WHAT THE TASK ASKS: What is the number of lines in the data that contain "where"? Respond with nothing else.

Records contained in a dataset:

((

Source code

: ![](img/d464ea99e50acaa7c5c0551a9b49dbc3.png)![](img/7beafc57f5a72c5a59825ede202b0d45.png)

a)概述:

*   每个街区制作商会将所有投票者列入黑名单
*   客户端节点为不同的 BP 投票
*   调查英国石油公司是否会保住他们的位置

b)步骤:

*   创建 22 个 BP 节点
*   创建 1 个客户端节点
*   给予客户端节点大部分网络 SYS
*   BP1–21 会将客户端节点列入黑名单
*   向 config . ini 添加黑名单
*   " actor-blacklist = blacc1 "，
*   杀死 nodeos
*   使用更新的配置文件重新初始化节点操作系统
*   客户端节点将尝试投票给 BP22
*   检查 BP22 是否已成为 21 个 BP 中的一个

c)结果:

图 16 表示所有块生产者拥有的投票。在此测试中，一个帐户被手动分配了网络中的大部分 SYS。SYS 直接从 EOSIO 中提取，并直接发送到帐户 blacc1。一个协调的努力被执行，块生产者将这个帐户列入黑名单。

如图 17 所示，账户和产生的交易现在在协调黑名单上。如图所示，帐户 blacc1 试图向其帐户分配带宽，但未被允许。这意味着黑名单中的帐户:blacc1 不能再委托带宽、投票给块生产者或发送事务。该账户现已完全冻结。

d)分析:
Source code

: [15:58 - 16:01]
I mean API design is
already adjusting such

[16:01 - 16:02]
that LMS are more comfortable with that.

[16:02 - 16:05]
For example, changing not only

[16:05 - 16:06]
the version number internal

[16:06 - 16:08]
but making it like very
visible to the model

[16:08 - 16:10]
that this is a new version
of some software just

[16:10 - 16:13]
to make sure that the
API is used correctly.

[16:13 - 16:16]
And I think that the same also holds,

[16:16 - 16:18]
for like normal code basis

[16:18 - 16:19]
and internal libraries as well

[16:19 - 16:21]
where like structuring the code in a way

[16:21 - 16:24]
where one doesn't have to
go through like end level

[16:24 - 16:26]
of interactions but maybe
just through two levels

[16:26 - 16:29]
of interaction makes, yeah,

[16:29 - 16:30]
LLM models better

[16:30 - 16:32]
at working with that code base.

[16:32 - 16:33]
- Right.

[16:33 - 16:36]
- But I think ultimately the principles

))

RESULT FOR THIS TASK: 2